There were also many similarities, and a unity and clarity of vision reflecting the overarching Greater Manchester strategy. Core elements include:

  • multidisciplinary neighbourhood teams – in Wigan, more than 500 staff from adult social care and community nursing teams have come together into integrated teams

  • population health management through segmentation and targeted interventions – Manchester LCO has introduced a ‘high-impact primary care’ model offering intensive support to people with the highest levels of need

  • community-focused models that centre on community and primary care services and minimise hospital use – in Tameside and Glossop, a nurse-led telemedicine service providing specialist advice to care homes is starting to impact on the use of other services.

A further common thread was the prominent role of local authorities and, in many cases, the voluntary sector – for example in Wigan, where there is a well-established focus on asset-based community development.

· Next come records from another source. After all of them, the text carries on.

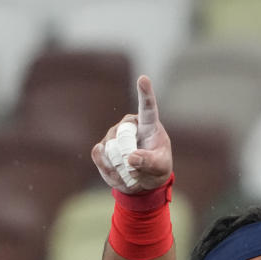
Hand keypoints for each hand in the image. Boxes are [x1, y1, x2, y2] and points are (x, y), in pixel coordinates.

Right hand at [91, 75, 172, 193]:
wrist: (141, 181)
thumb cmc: (156, 168)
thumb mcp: (160, 167)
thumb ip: (149, 162)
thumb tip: (131, 157)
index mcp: (148, 124)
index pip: (147, 107)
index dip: (145, 93)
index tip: (144, 78)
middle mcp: (128, 125)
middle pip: (124, 138)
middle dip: (129, 157)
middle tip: (138, 169)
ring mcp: (112, 135)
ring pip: (111, 150)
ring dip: (121, 168)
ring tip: (132, 173)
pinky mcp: (101, 147)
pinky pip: (100, 157)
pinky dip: (109, 170)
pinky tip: (119, 173)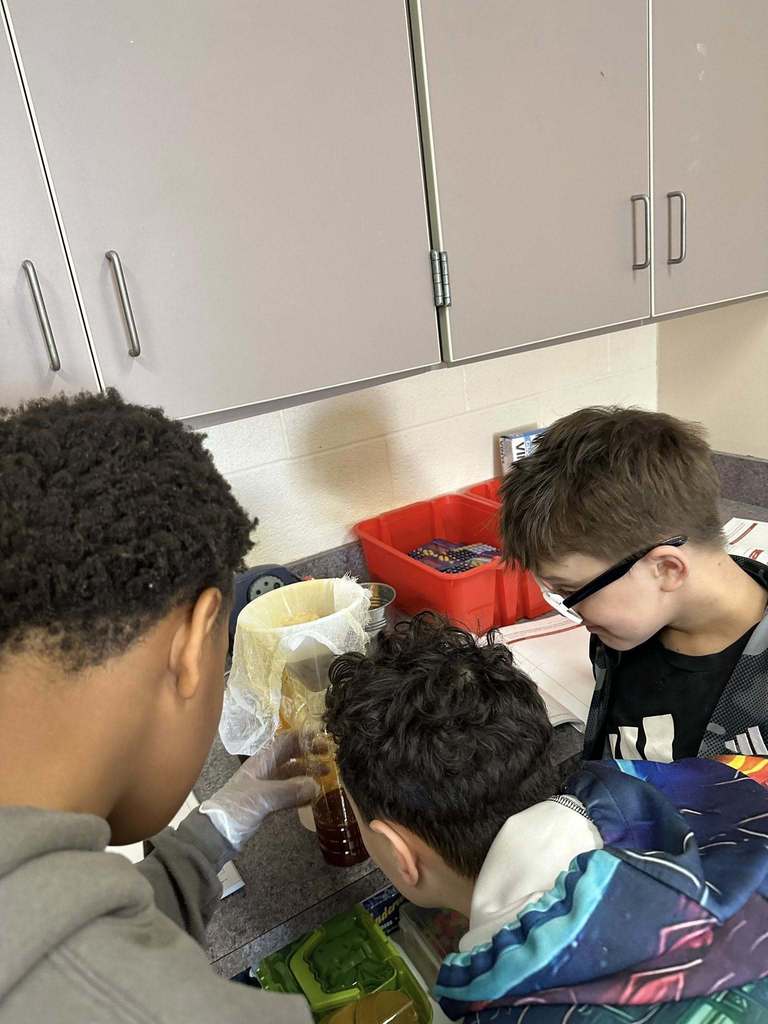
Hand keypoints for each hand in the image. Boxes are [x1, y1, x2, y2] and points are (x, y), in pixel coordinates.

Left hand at [199, 731, 319, 849]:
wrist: (216, 835)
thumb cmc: (235, 809)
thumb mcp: (262, 797)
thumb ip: (289, 791)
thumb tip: (316, 785)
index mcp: (261, 762)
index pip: (285, 742)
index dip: (303, 738)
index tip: (322, 738)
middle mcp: (265, 771)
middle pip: (291, 757)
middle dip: (309, 755)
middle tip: (330, 757)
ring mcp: (266, 788)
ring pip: (292, 776)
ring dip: (308, 774)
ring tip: (327, 776)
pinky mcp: (267, 805)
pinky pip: (289, 794)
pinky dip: (302, 793)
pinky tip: (314, 796)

Different routes are being taken to achieve these changes. Some LCOs have focused on aligning structures and leadership – there are new contracting arrangements, governance structures and alliances forming in some localities. For example, both the Stockport and Manchester LCOs have begun procurement processes for large multispecialty community provider or accountable care organisation contracts. Others have started by developing new delivery models, with plans for structural and governance arrangements to follow. Many are doing both.

There was a strong recognition that the relational and behavioural aspects of transformation deserve as much, if not more, attention than technical and structural aspects. Pursuing change by taking a structural route can seem relatively straightforward compared to the complex and often messy route to forming new relationships. But effective relationships between partners in a local system are essential to enable new ways of more integrated working to be implemented and sustained. Paying attention to the factors necessary for collaborative leadership – including the development of a shared vision, having frequent personal contact, and surfacing and resolving conflict – is a critical piece of the puzzle. Representatives from the Tameside and Glossop LCO attributed much of their progress to the development of an aligned vision between the local clinical, managerial and political leadership, and regular face-to-face contact between them.

Much of the strength of the Greater Manchester model lies in its recognition that different changes require action at different levels. There is a focus on what should be done ‘bottom up’ from within each locality, and what elements would benefit from a more ‘top-down’ approach. The ‘top’ in this case is the Greater Manchester footprint, where the direction is collectively agreed and some elements can be standardised to ensure consistency and allow economies of scale.

And the LCOs are also using a third approach – middle out. Leaders from the LCOs can work together to learn from their peers, adopt and adapt each other’s models and take collective action when this is the best route forward. The LCO network, and similar networks elsewhere, offer a vehicle for building from the middle out, sharing and spreading learning from those developing models of care across the country.